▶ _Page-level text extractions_
....

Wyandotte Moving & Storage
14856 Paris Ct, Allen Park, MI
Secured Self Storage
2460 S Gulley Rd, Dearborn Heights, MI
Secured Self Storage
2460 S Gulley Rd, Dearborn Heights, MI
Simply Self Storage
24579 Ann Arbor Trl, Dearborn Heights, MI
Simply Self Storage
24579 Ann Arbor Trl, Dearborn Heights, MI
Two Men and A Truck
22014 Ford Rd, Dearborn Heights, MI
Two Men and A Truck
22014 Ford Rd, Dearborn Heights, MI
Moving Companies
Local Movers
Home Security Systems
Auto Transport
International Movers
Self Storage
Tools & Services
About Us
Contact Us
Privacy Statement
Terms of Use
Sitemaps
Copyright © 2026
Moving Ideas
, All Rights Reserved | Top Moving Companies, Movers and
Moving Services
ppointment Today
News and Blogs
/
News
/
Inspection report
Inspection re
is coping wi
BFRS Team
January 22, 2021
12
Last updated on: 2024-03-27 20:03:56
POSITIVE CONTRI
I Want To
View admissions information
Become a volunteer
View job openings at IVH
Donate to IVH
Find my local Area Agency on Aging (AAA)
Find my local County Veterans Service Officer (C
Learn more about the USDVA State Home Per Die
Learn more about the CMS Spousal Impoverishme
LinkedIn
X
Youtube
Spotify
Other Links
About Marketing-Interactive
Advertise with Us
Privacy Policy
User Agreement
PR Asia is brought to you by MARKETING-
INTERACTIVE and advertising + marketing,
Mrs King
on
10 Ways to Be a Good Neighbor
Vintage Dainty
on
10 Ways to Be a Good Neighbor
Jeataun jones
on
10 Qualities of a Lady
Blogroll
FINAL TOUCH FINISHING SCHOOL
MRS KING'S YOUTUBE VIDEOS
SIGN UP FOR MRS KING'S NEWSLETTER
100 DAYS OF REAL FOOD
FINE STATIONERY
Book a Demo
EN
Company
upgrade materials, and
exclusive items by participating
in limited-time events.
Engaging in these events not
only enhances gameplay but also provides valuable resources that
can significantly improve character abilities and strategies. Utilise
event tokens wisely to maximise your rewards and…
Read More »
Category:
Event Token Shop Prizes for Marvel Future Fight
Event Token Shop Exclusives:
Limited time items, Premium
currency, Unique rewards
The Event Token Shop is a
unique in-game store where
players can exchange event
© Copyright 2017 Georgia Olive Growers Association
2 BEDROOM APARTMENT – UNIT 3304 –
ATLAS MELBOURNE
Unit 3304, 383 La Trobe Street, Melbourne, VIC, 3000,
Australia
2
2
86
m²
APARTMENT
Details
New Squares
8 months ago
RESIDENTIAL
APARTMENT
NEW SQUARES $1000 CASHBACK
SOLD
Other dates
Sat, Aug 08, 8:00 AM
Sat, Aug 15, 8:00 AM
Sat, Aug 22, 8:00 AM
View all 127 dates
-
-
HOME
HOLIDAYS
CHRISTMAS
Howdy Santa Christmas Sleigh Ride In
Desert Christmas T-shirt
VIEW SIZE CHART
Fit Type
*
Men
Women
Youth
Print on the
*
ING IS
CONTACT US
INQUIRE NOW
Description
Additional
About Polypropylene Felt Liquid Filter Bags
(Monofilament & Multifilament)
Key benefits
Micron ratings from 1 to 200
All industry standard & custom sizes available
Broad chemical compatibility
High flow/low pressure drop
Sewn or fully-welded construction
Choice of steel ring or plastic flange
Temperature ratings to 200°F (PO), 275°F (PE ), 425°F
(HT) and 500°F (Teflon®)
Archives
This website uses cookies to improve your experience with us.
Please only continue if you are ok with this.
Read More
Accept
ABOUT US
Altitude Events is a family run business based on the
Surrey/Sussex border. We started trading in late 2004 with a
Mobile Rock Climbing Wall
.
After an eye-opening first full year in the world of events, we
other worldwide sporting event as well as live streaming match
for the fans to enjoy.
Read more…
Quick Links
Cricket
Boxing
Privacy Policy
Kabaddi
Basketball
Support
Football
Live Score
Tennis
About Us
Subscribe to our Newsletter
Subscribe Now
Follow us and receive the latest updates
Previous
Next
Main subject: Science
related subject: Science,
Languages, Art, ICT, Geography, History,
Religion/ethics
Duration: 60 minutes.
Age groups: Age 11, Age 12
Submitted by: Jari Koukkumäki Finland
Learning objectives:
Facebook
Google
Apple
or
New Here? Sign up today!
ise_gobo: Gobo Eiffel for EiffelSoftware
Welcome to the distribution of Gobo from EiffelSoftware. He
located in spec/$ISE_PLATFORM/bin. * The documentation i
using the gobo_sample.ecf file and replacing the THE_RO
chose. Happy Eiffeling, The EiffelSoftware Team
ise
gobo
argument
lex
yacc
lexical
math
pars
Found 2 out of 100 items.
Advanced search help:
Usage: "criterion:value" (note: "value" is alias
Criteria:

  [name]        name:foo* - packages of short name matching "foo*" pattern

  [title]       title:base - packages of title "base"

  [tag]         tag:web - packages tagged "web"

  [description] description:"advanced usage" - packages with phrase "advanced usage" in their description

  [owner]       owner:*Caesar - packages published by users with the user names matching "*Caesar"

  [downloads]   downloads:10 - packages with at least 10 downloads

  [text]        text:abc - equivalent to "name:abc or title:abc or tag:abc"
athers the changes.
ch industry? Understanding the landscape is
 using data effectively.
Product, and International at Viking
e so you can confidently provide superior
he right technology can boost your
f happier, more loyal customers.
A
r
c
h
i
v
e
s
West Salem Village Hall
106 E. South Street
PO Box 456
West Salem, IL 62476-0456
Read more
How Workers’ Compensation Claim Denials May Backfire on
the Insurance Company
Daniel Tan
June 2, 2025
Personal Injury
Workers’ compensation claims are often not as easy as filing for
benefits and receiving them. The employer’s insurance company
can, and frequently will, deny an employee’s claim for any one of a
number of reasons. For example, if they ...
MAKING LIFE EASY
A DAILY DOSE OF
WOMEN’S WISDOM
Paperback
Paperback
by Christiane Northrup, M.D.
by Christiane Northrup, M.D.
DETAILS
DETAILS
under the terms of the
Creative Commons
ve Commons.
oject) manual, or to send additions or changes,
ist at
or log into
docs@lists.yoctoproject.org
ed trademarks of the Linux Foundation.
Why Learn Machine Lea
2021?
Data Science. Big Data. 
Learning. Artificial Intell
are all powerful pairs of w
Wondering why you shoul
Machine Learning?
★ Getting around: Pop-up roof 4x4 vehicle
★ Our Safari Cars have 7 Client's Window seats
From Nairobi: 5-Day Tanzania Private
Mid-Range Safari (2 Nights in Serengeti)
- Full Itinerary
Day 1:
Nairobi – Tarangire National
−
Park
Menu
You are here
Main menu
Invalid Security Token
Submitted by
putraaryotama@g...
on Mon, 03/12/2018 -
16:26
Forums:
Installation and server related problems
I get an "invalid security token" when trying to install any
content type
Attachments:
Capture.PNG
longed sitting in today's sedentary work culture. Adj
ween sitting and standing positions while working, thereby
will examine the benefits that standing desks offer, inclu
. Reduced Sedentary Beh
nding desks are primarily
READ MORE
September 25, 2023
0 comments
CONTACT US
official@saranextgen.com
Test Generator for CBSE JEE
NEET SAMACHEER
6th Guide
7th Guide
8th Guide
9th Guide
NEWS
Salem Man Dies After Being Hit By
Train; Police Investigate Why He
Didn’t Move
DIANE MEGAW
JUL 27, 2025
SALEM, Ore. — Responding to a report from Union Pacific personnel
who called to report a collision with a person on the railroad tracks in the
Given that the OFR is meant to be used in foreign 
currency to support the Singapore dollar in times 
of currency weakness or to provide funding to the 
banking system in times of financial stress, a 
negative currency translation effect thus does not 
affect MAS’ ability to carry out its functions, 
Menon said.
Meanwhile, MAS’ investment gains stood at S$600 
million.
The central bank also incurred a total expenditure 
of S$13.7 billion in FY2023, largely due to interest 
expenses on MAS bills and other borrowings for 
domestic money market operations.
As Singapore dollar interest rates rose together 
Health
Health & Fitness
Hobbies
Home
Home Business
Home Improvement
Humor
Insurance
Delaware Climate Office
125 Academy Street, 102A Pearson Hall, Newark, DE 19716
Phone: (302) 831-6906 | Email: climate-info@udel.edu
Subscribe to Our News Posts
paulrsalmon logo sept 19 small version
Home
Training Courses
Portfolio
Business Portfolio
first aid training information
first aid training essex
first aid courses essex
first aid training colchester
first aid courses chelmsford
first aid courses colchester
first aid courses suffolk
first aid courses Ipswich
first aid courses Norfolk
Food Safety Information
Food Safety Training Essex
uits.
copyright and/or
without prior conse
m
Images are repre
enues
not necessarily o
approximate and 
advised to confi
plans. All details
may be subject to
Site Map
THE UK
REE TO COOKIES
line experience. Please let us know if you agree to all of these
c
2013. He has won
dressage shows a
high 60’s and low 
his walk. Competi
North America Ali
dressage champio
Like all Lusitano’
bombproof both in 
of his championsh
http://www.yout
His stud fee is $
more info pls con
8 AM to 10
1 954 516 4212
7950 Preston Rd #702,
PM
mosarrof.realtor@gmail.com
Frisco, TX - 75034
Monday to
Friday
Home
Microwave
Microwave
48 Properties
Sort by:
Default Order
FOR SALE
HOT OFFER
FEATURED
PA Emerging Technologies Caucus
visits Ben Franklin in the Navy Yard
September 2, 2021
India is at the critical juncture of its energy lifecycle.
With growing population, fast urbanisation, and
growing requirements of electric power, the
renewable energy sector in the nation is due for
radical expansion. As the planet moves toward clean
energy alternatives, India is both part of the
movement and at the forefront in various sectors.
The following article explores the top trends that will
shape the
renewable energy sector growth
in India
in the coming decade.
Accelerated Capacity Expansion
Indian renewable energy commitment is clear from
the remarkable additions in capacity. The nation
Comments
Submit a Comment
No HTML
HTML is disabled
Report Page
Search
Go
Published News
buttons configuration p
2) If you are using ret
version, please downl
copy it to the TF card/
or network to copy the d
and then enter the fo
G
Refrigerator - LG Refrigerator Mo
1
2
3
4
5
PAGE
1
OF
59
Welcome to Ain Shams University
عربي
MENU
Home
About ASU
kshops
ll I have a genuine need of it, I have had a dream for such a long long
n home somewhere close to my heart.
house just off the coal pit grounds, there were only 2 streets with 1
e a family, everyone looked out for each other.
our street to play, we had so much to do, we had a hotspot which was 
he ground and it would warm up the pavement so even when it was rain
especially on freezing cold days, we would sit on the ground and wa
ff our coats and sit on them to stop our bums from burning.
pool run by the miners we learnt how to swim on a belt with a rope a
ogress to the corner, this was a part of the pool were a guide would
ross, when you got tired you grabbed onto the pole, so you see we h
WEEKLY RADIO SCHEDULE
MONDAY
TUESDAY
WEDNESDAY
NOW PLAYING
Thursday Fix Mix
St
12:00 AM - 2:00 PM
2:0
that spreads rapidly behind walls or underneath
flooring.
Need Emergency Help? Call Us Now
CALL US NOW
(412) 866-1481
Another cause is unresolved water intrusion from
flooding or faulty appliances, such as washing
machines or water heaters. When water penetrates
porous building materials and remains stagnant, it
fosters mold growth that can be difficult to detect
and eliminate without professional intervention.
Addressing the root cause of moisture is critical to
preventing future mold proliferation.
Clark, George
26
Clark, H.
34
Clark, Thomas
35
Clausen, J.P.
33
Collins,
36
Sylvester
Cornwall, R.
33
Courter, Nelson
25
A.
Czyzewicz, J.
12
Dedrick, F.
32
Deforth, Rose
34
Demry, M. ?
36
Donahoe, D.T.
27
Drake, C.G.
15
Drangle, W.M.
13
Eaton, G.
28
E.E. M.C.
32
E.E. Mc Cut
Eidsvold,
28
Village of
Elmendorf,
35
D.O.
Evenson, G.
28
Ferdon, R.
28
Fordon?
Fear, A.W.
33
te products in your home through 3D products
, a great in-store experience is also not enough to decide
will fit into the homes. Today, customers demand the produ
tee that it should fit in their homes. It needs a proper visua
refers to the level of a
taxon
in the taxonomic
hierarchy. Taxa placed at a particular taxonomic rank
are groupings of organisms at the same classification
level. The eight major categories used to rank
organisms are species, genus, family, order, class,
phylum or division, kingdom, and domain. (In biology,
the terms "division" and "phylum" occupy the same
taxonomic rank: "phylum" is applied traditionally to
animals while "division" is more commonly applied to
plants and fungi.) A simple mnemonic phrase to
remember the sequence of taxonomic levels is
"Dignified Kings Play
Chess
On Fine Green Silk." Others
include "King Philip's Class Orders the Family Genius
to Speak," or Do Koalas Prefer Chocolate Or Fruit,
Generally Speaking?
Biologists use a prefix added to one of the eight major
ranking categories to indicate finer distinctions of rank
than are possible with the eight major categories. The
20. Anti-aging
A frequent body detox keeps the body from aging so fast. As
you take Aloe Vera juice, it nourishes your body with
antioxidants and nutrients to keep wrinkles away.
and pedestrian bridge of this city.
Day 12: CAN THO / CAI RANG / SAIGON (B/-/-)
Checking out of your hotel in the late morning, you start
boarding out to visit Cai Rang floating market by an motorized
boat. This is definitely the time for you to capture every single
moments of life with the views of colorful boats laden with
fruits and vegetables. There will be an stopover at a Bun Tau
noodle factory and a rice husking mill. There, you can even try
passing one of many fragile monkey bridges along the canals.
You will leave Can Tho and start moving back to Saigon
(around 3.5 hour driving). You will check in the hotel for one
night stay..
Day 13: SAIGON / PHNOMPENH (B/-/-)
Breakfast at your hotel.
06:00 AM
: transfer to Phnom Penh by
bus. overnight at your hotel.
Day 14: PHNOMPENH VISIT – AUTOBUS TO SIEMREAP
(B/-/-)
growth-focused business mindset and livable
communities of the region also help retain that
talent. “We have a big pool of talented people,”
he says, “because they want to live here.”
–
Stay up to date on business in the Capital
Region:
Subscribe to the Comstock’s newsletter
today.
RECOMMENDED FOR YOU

....

▶ _Task_
The response must hold only the lines above from the line with "Drake, C.G." through the line with "Checking out of", each copied exactly, both ends kept.

▶ _Written solution_
Drake, C.G.
15
Drangle, W.M.
13
Eaton, G.
28
E.E. M.C.
32
E.E. Mc Cut
Eidsvold,
28
Village of
Elmendorf,
35
D.O.
Evenson, G.
28
Ferdon, R.
28
Fordon?
Fear, A.W.
33
te products in your home through 3D products
, a great in-store experience is also not enough to decide
will fit into the homes. Today, customers demand the produ
tee that it should fit in their homes. It needs a proper visua
refers to the level of a
taxon
in the taxonomic
hierarchy. Taxa placed at a particular taxonomic rank
are groupings of organisms at the same classification
level. The eight major categories used to rank
organisms are species, genus, family, order, class,
phylum or division, kingdom, and domain. (In biology,
the terms "division" and "phylum" occupy the same
taxonomic rank: "phylum" is applied traditionally to
animals while "division" is more commonly applied to
plants and fungi.) A simple mnemonic phrase to
remember the sequence of taxonomic levels is
"Dignified Kings Play
Chess
On Fine Green Silk." Others
include "King Philip's Class Orders the Family Genius
to Speak," or Do Koalas Prefer Chocolate Or Fruit,
Generally Speaking?
Biologists use a prefix added to one of the eight major
ranking categories to indicate finer distinctions of rank
than are possible with the eight major categories. The
20. Anti-aging
A frequent body detox keeps the body from aging so fast. As
you take Aloe Vera juice, it nourishes your body with
antioxidants and nutrients to keep wrinkles away.
and pedestrian bridge of this city.
Day 12: CAN THO / CAI RANG / SAIGON (B/-/-)
Checking out of your hotel in the late morning, you start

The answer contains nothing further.